I wanted some toothpaste. I could see a supermarket not far away. So I set out to walk to it.

It was obvious that no-one expected anybody actually to use their legs around there. Dual carriageways hurtled through the landscape, lined with factories and office blocks. There were bits of pavement, in places, but they'd abruptly fizzle out in a barrier or at the side of yet another dual carriageway. The only safe way to get to the supermarket on foot was by covering twice the distance.

That's the trouble with so much of the new building around our towns and cities these days. It leaves pedestrians out of the picture completely. It assumes everyone goes everywhere by car. So of course they do, since that's better than trying to dodge through traffic to get to where you want to be. But have you ever seen a stretch of dual carriageway or a motorway that actually improves the look of the landscape or makes for a better environment? Thought not.

Yet with tedious regularity, our news bulletins are full of angry spokespeople for haulage companies, and motorists complaining about high fuel prices and speed cameras and anything else that stops them driving where they want when they want at whatever speed they fancy.

Never mind that the poor pedestrian doesn't get a look in. Never mind that they give not a thought to the needs of the environment or the global warming that is very likely causing catastrophic weather changes, like the hurricanes in the United States or even the Asian tsunami and the more recent earthquake.

Now and then someone in government makes noises about improving public transport, about reducing greenhouse gases and discouraging car use. Then the next thing they're building more motorways.

Supermarkets and factories depend on goods being shipped daily over hundreds of miles in heavy goods vehicles. Parents take their children to school by car - for fear of letting them walk in traffic. More and more of our towns and cities are given over to car parks, because people have forgotten how to walk any distance to shops or offices. Most of us like our cars.

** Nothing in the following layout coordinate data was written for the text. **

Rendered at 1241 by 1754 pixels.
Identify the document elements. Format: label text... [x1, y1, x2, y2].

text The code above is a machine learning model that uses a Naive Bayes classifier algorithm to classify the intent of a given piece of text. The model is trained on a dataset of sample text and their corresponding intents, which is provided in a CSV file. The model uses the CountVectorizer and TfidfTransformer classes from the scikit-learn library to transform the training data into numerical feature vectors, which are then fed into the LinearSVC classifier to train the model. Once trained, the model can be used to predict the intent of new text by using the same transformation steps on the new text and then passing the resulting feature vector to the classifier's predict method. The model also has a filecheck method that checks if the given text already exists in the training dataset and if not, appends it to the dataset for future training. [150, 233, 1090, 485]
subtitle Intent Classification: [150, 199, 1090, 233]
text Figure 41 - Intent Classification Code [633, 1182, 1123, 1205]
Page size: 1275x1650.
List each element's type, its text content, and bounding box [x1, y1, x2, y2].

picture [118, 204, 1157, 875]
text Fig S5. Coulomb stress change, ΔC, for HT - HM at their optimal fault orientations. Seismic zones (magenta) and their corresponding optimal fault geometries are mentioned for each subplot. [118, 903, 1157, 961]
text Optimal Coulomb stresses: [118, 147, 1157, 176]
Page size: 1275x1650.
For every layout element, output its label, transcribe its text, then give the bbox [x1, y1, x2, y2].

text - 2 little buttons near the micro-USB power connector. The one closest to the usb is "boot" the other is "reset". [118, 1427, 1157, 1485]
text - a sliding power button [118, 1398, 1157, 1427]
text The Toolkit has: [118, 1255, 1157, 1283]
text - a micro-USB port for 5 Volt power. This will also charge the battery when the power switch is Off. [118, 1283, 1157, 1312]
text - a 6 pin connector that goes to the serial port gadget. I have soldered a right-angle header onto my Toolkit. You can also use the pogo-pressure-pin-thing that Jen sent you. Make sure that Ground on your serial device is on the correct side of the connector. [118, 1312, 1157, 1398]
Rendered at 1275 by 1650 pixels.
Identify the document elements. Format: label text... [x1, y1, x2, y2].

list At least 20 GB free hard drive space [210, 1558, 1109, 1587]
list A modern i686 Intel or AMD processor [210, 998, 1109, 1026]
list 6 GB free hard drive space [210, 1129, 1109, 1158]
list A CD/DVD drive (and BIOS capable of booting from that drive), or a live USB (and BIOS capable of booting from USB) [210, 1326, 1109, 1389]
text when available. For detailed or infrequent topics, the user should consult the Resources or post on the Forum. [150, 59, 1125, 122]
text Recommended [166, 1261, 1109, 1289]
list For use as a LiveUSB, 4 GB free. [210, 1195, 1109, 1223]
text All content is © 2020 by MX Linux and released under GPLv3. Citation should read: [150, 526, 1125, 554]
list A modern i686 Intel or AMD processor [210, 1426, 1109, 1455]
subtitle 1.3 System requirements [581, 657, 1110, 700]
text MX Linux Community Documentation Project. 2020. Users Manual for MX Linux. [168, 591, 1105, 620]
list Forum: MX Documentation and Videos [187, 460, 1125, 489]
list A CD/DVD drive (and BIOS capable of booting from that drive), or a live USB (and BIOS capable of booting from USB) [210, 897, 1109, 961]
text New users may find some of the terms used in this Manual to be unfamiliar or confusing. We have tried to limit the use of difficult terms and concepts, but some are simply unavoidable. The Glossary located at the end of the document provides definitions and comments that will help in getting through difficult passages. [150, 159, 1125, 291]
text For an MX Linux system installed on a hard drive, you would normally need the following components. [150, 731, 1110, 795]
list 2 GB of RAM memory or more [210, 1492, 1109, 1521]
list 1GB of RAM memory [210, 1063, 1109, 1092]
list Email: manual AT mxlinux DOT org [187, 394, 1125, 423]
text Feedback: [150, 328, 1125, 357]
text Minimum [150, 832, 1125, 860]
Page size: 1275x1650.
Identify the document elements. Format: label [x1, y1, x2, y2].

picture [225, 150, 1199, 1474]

We ourselves live a mile and a halffrom any bus, so a car is pretty much essential unless we're feeling energetic and haven't much shopping or luggage to carry. But like most drivers, we're pedestrians too and enjoy the countryside. And at the moment it looks to me as if the motorists are being allowed to take over.

So we all get fatter and the world gets more polluted. When are we going to have the wisdom to get together and urge our representatives in local and central government to do something about it and actually say no to the selfish driving lobby?